As we dust off our successes of 2014 and head into the new year, it is almost prudent to see what property experts predict is in store for 2015.
Following a year of record low interest rates and some good market growth across various property markets, experts are already predicting a bit of a mixed bag with some markets being maintained by a growing base of local and international investors, and others starting to feel the strain with a tougher outlook looming. Some of the key drivers and trends that have been predicted across the main property sectors in Australia are summarised below:
The continuation of low interest rates into 2015 is predicted to keep investor and first home buyer interest strong for at least the first half of the year. Further into the year, the outlook for interest rates is varied with the potential for poor overall economic growth indicating that interest rates should remain fairly steady for the remainder of the year, however this cannot be guaranteed. Sydney, Melbourne and Brisbane residential markets are expected to have the strongest residential growth with weaker economic conditions (especially linked to the slow down of mining industry) leading to a slowdown in development and investment activity across the rest of Australia. Well located sites with close proximity to public transport, work and retail amenities will be in high demand and will lead to strong growth in development site values. With the Australian dollar continuing to fall from 2014 highs, investor demand is expected to lift from offshore investors.
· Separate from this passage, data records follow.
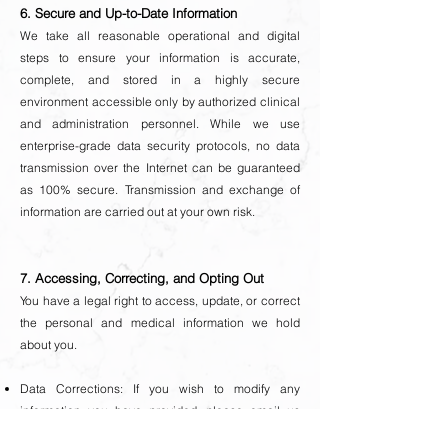
6. Secure and Up-to-Date Information
We take all reasonable operational and digital
steps to ensure your information is accurate,
complete, and stored in a highly secure
environment accessible only by authorized clinical
and administration personnel.
While we use
enterprise-grade data security protocols, no data
transmission over the Internet can be guaranteed
as 100% secure. Transmission and exchange of
information are carried out at your own risk.
7. Accessing, Correcting, and Opting Out
You have a legal right to access, update, or correct
the personal and medical information we hold
about you.
Data Corrections: If you wish to modify any
information you have provided, please email us
directly at
contact@clinicacosmetics.com.au
.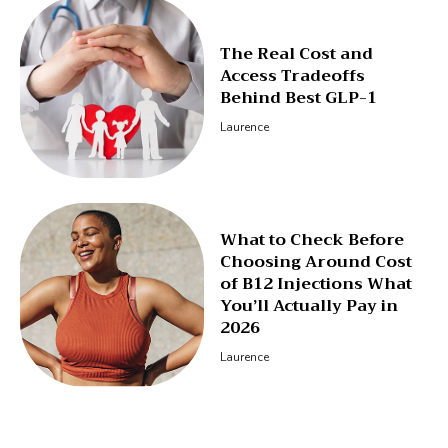
The Real Cost and
Access Tradeoffs
Behind Best GLP-1
Laurence
What to Check Before
Choosing Around Cost
of B12 Injections What
You’ll Actually Pay in
2026
Laurence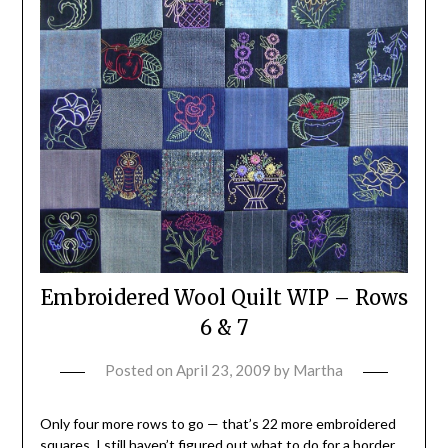
Embroidered Wool Quilt WIP – Rows
6 & 7
Posted on
April 23, 2009
by
Martha
Only four more rows to go — that’s 22 more embroidered
squares. I still haven’t figured out what to do for a border,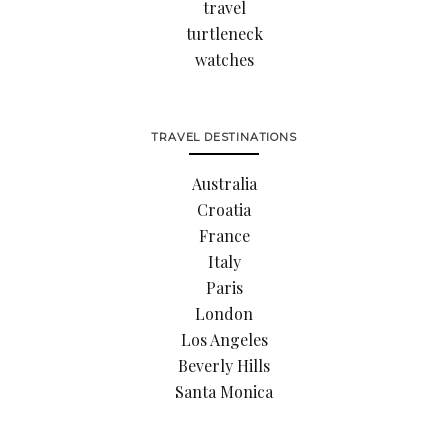
travel
turtleneck
watches
TRAVEL DESTINATIONS
Australia
Croatia
France
Italy
Paris
London
Los Angeles
Beverly Hills
Santa Monica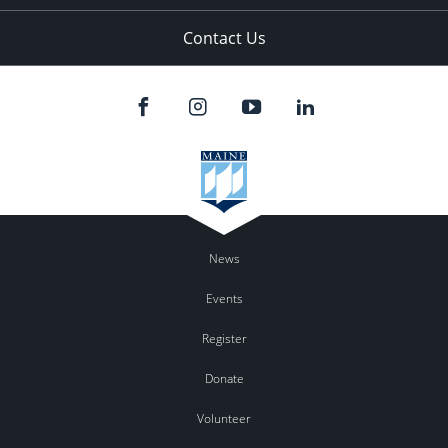
Contact Us
News
Events
Register
Donate
Volunteer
2014 saw a number of new investment groups (including sovereign wealth, insurance groups and developers) emerge from offshore and this is predicted to continue into 2015 with additional capital partnering being utilised by overseas groups tapping into local experience and development pipelines. With office to residential conversions being a major trend in the Sydney and Melbourne office markets, it is expected that straight commercial office development will continue to be limited by the availability of appropriate sites in 2015 with pressure on approval authorities to lift restrictions to allow further development within already geographically constrained areas. The dominance of local institutional groups is likely to also continue.
A lack of supply will continue to characterise the retail investment market in 2015. Competition for quality retail assets will be strong – especially for sites where there is potential to unlock additional value from the utilisation of air rights for mixed-use development. The continued strength in the residential market is expected to support the demand for these types of residential development opportunities; especially in population growth corridors, redevelopment precincts close to transport infrastructure and in areas that are undergoing a general gentrification.
Property returns from industrial assets have strengthened over the last two years and this is expected to continue this year. Increased industrial to residential infill development has seen the total industrial area available within most major capital cities in Australia reduce, leading a growing trend towards consolidation and the share of transport services. The appeal of large, quality assets located in major transport node locations has supported institutional investment in industrial markets which is expected to continue also.
Overall, it is expected that investors will continue to approach assets selectively and with caution – with sales numbers remaining well below the dizzying heights of pre-GFC markets. General economic conditions will ultimately dictate the strength of each of the above markets in 2015, however as we stand today, the general prediction is for property fundamentals to remain strong.